» Text block
Understanding Reasoning in Chain-of-Thought from the Hopfieldian View
Lijie Hu, Liang Liu, Shu Yang, Xin Chen, Zhen Tan, Muhammad Asif Ali, Mengdi Li, Di Wang
TL;DR
This work reframes Chain-of-Thought reasoning in large language models through a Hopfieldian cognition lens, linking prompts (stimuli) to neural populations and low-dimensional representation spaces. It introduces the Representation-of-Thought (RoT) framework to enhance robustness and interpretability by manipulating representation-space directions, and provides a concrete method for localizing reasoning errors within these spaces. Across arithmetic, commonsense, and symbolic tasks, RoT demonstrates improved robustness and more controllable reasoning compared to standard CoT and base prompting, with detailed ablations illustrating the roles of sample selection, layer choice, and prompt design. Overall, the paper offers a principled, cognitive-science-informed pathway to diagnose and strengthen CoT reasoning in zero-shot and few-shot settings, with practical implications for more reliable reasoning in LLM-based systems.

» Complete the following
A. Name every author listed on the page about Chain-of-Thought reasoning from the Hopfieldian view.
B. Resume the page about Chain-of-Thought reasoning from the Hopfieldian view, writing on from its last sentence.

» Material provided
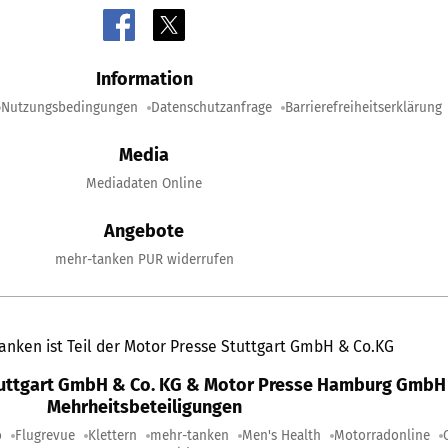
Information
Nutzungsbedingungen
Datenschutzanfrage
Barrierefreiheitserklärung
Media
Mediadaten Online
Angebote
mehr-tanken PUR widerrufen
anken ist Teil der Motor Presse Stuttgart GmbH & Co.KG
tuttgart GmbH & Co. KG & Motor Presse Hamburg GmbH 
Mehrheitsbeteiligungen
o
Flugrevue
Klettern
mehr-tanken
Men's Health
Motorradonline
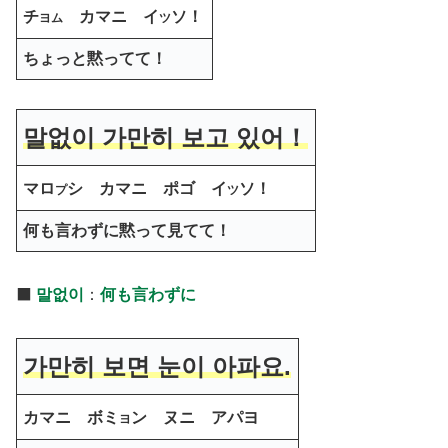
チ
カマニ イ
ソ！
ヨム
ツ
ちょっと黙ってて！
말없이 가만히 보고 있어！
マロ
シ カマニ ポゴ イ
ソ！
プ
ツ
何も言わずに黙って見てて！
⬛️
말없이
：
何も言わずに
가만히 보면 눈이 아파요.
カマニ ボミ
ン ヌニ アパヨ
ヨ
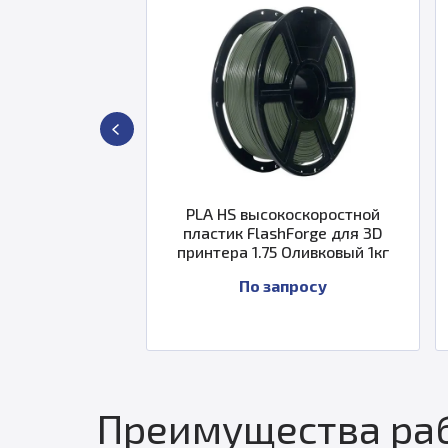
ля
PLA HS высокоскоростной
ABS пластик
г
пластик FlashForge для 3D
принтера 
принтера 1.75 Оливковый 1кг
По запросу
П
Преимущества раб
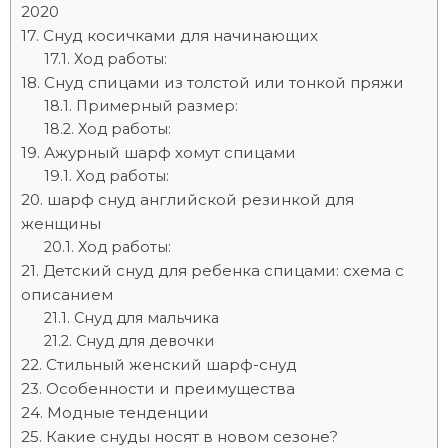
2020
Снуд косичками для начинающих
Ход работы:
Снуд спицами из толстой или тонкой пряжи
Примерный размер:
Ход работы:
Ажурный шарф хомут спицами
Ход работы:
шарф снуд английской резинкой для
женщины
Ход работы:
Детский снуд для ребенка спицами: схема с
описанием
Снуд для мальчика
Снуд для девочки
Стильный женский шарф-снуд
Особенности и преимущества
Модные тенденции
Какие снуды носят в новом сезоне?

» Outputs in order
A. Lijie Hu, Liang Liu, Shu Yang, Xin Chen, Zhen Tan, Muhammad Asif Ali, Mengdi Li, Di Wang

B.
Abstract
Large Language Models have demonstrated remarkable abilities across various tasks, with Chain-of-Thought (CoT) prompting emerging as a key technique to enhance reasoning capabilities. However, existing research primarily focuses on improving performance, lacking a comprehensive framework to explain and understand the fundamental factors behind CoT's success. To bridge this gap, we introduce a novel perspective grounded in the Hopfieldian view of cognition in cognitive neuroscience. We establish a connection between CoT reasoning and key cognitive elements such as stimuli, actions, neural populations, and representation spaces. From our view, we can understand the reasoning process as the movement between these representation spaces. Building on this insight, we develop a method for localizing reasoning errors in the response of CoTs. Moreover, we propose the Representation-of-Thought (RoT) framework, which leverages the robustness of low-dimensional representation spaces to enhance the robustness of the reasoning process in CoTs. Experimental results demonstrate that RoT improves the robustness and interpretability of CoT reasoning while offering fine-grained control over the reasoning process.